Problem:
Please print every record that follows, keeping each one exactly as it is.

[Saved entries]

+-------+

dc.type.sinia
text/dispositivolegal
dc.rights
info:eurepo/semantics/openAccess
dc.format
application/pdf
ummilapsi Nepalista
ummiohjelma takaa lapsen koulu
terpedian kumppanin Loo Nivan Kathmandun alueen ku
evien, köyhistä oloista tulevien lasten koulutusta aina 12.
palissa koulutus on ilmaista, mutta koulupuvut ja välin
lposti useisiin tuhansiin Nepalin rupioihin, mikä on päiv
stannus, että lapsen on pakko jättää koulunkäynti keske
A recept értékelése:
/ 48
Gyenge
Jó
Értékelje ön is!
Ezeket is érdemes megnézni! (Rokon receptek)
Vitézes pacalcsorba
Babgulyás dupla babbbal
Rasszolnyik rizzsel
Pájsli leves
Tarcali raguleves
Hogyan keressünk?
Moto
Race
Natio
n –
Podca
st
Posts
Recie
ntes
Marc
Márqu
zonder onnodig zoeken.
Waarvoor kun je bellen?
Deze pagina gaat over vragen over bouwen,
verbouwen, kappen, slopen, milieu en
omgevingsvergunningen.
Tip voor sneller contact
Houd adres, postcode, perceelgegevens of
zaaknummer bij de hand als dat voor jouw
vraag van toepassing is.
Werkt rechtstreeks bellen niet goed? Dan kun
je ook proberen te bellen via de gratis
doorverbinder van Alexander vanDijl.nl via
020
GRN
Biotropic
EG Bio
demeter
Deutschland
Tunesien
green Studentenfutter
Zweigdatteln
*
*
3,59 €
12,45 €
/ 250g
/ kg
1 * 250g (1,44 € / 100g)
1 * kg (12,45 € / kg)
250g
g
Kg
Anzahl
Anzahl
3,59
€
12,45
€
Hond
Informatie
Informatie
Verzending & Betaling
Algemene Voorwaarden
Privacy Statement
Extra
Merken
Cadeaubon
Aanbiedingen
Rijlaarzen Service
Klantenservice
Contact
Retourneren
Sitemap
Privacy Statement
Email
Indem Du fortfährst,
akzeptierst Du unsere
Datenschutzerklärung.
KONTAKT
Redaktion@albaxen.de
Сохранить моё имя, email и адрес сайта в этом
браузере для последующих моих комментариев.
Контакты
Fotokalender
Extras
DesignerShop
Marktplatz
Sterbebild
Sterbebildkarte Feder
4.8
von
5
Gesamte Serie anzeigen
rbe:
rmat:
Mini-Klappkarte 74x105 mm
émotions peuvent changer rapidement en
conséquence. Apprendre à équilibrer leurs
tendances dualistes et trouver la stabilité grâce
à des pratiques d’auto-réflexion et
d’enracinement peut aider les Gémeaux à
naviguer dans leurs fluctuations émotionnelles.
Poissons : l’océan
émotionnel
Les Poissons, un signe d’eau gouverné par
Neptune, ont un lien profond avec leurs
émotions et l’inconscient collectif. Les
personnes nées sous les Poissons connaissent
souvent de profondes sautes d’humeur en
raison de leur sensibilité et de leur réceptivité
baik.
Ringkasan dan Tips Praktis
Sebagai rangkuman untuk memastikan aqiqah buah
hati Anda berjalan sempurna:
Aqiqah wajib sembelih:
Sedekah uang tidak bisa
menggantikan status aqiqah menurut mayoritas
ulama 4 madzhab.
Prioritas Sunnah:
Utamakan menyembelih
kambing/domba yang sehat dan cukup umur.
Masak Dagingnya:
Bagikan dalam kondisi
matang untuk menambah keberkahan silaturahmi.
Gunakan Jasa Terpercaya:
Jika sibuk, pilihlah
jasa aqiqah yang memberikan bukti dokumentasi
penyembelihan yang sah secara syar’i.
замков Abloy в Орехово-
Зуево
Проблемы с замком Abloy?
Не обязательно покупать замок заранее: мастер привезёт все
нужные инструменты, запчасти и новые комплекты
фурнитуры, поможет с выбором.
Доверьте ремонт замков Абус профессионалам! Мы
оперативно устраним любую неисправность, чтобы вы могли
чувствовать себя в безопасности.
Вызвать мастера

+-------+

Exercise solution:
dc.type.sinia
text/dispositivolegal
dc.rights
info:eurepo/semantics/openAccess
dc.format
application/pdf
ummilapsi Nepalista
ummiohjelma takaa lapsen koulu
terpedian kumppanin Loo Nivan Kathmandun alueen ku
evien, köyhistä oloista tulevien lasten koulutusta aina 12.
palissa koulutus on ilmaista, mutta koulupuvut ja välin
lposti useisiin tuhansiin Nepalin rupioihin, mikä on päiv
stannus, että lapsen on pakko jättää koulunkäynti keske
A recept értékelése:
/ 48
Gyenge
Jó
Értékelje ön is!
Ezeket is érdemes megnézni! (Rokon receptek)
Vitézes pacalcsorba
Babgulyás dupla babbbal
Rasszolnyik rizzsel
Pájsli leves
Tarcali raguleves
Hogyan keressünk?
Moto
Race
Natio
n –
Podca
st
Posts
Recie
ntes
Marc
Márqu
zonder onnodig zoeken.
Waarvoor kun je bellen?
Deze pagina gaat over vragen over bouwen,
verbouwen, kappen, slopen, milieu en
omgevingsvergunningen.
Tip voor sneller contact
Houd adres, postcode, perceelgegevens of
zaaknummer bij de hand als dat voor jouw
vraag van toepassing is.
Werkt rechtstreeks bellen niet goed? Dan kun
je ook proberen te bellen via de gratis
doorverbinder van Alexander vanDijl.nl via
020
GRN
Biotropic
EG Bio
demeter
Deutschland
Tunesien
green Studentenfutter
Zweigdatteln
*
*
3,59 €
12,45 €
/ 250g
/ kg
1 * 250g (1,44 € / 100g)
1 * kg (12,45 € / kg)
250g
g
Kg
Anzahl
Anzahl
3,59
€
12,45
€
Hond
Informatie
Informatie
Verzending & Betaling
Algemene Voorwaarden
Privacy Statement
Extra
Merken
Cadeaubon
Aanbiedingen
Rijlaarzen Service
Klantenservice
Contact
Retourneren
Sitemap
Privacy Statement
Email
Indem Du fortfährst,
akzeptierst Du unsere
Datenschutzerklärung.
KONTAKT
Redaktion@albaxen.de
Сохранить моё имя, email и адрес сайта в этом
браузере для последующих моих комментариев.
Контакты
Fotokalender
Extras
DesignerShop
Marktplatz
Sterbebild
Sterbebildkarte Feder
4.8
von
5
Gesamte Serie anzeigen
rbe:
rmat:
Mini-Klappkarte 74x105 mm
émotions peuvent changer rapidement en
conséquence. Apprendre à équilibrer leurs
tendances dualistes et trouver la stabilité grâce
à des pratiques d’auto-réflexion et
d’enracinement peut aider les Gémeaux à
naviguer dans leurs fluctuations émotionnelles.
Poissons : l’océan
émotionnel
Les Poissons, un signe d’eau gouverné par
Neptune, ont un lien profond avec leurs
émotions et l’inconscient collectif. Les
personnes nées sous les Poissons connaissent
souvent de profondes sautes d’humeur en
raison de leur sensibilité et de leur réceptivité
baik.
Ringkasan dan Tips Praktis
Sebagai rangkuman untuk memastikan aqiqah buah
hati Anda berjalan sempurna:
Aqiqah wajib sembelih:
Sedekah uang tidak bisa
menggantikan status aqiqah menurut mayoritas
ulama 4 madzhab.
Prioritas Sunnah:
Utamakan menyembelih
kambing/domba yang sehat dan cukup umur.
Masak Dagingnya:
Bagikan dalam kondisi
matang untuk menambah keberkahan silaturahmi.
Gunakan Jasa Terpercaya:
Jika sibuk, pilihlah
jasa aqiqah yang memberikan bukti dokumentasi
penyembelihan yang sah secara syar’i.
замков Abloy в Орехово-
Зуево
Проблемы с замком Abloy?
Не обязательно покупать замок заранее: мастер привезёт все
нужные инструменты, запчасти и новые комплекты
фурнитуры, поможет с выбором.
Доверьте ремонт замков Абус профессионалам! Мы
оперативно устраним любую неисправность, чтобы вы могли
чувствовать себя в безопасности.
Вызвать мастера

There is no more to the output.